(Saved data entries)
==============================

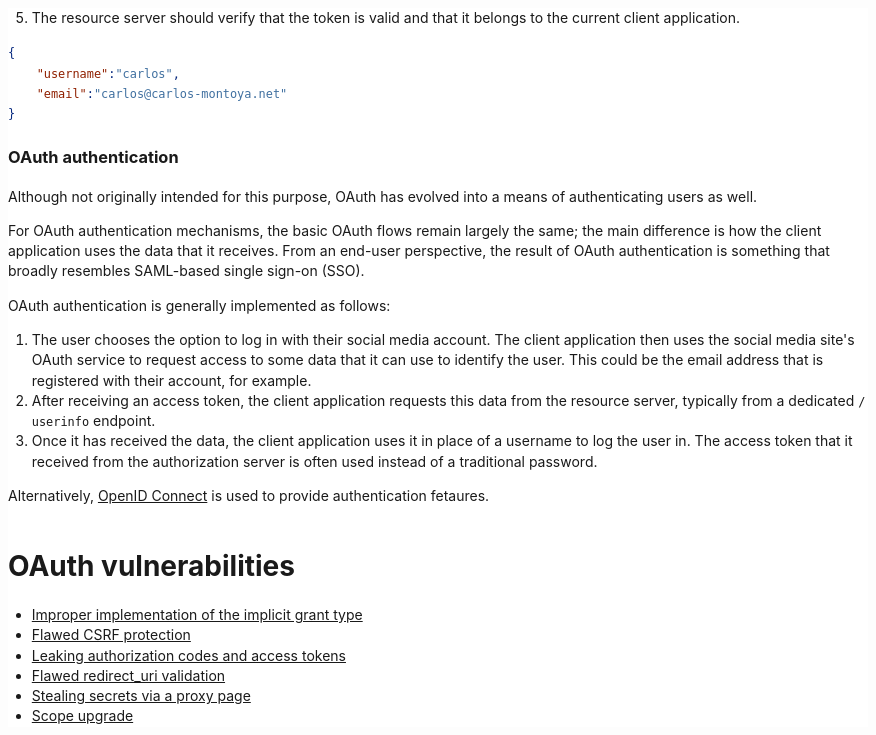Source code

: 5. The resource server should verify that the token is valid and that it belongs to the current client application.

```json
{
    "username":"carlos",
    "email":"carlos@carlos-montoya.net"
}
```

### OAuth authentication

Although not originally intended for this purpose, OAuth has evolved into a means of authenticating users as well.

For OAuth authentication mechanisms, the basic OAuth flows remain largely the same; the main difference is how the client application uses the data that it receives. From an end-user perspective, the result of OAuth authentication is something that broadly resembles SAML-based single sign-on (SSO).

OAuth authentication is generally implemented as follows:

1.  The user chooses the option to log in with their social media account. The client application then uses the social media site's OAuth service to request access to some data that it can use to identify the user. This could be the email address that is registered with their account, for example.
2.  After receiving an access token, the client application requests this data from the resource server, typically from a dedicated `/userinfo` endpoint.
3.  Once it has received the data, the client application uses it in place of a username to log the user in. The access token that it received from the authorization server is often used instead of a traditional password.

Alternatively, [OpenID Connect](OpenID%20Connect.md) is used to provide authentication fetaures.

# OAuth vulnerabilities

- [Improper implementation of the implicit grant type](OAuth%202.0%20attacks.md#Improper%20implementation%20of%20the%20implicit%20grant%20type)
- [Flawed CSRF protection](OAuth%202.0%20attacks.md#Flawed%20CSRF%20protection)
- [Leaking authorization codes and access tokens](OAuth%202.0%20attacks.md#Leaking%20authorization%20codes%20and%20access%20tokens)
- [Flawed redirect_uri validation](OAuth%202.0%20attacks.md#Flawed%20redirect_uri%20validation)
- [Stealing secrets via a proxy page](OAuth%202.0%20attacks.md#Stealing%20secrets%20via%20a%20proxy%20page)
- [Scope upgrade](OAuth%202.0%20attacks.md#Scope%20upgrade)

==============================

◆ Aim of the exercise
Please repeat every record exactly as it stands, leaving out any pictures.

◆ Response for this exercise
Source code

: 5. The resource server should verify that the token is valid and that it belongs to the current client application.

```json
{
    "username":"carlos",
    "email":"carlos@carlos-montoya.net"
}
```

### OAuth authentication

Although not originally intended for this purpose, OAuth has evolved into a means of authenticating users as well.

For OAuth authentication mechanisms, the basic OAuth flows remain largely the same; the main difference is how the client application uses the data that it receives. From an end-user perspective, the result of OAuth authentication is something that broadly resembles SAML-based single sign-on (SSO).

OAuth authentication is generally implemented as follows:

1.  The user chooses the option to log in with their social media account. The client application then uses the social media site's OAuth service to request access to some data that it can use to identify the user. This could be the email address that is registered with their account, for example.
2.  After receiving an access token, the client application requests this data from the resource server, typically from a dedicated `/userinfo` endpoint.
3.  Once it has received the data, the client application uses it in place of a username to log the user in. The access token that it received from the authorization server is often used instead of a traditional password.

Alternatively, [OpenID Connect](OpenID%20Connect.md) is used to provide authentication fetaures.

# OAuth vulnerabilities

- [Improper implementation of the implicit grant type](OAuth%202.0%20attacks.md#Improper%20implementation%20of%20the%20implicit%20grant%20type)
- [Flawed CSRF protection](OAuth%202.0%20attacks.md#Flawed%20CSRF%20protection)
- [Leaking authorization codes and access tokens](OAuth%202.0%20attacks.md#Leaking%20authorization%20codes%20and%20access%20tokens)
- [Flawed redirect_uri validation](OAuth%202.0%20attacks.md#Flawed%20redirect_uri%20validation)
- [Stealing secrets via a proxy page](OAuth%202.0%20attacks.md#Stealing%20secrets%20via%20a%20proxy%20page)
- [Scope upgrade](OAuth%202.0%20attacks.md#Scope%20upgrade)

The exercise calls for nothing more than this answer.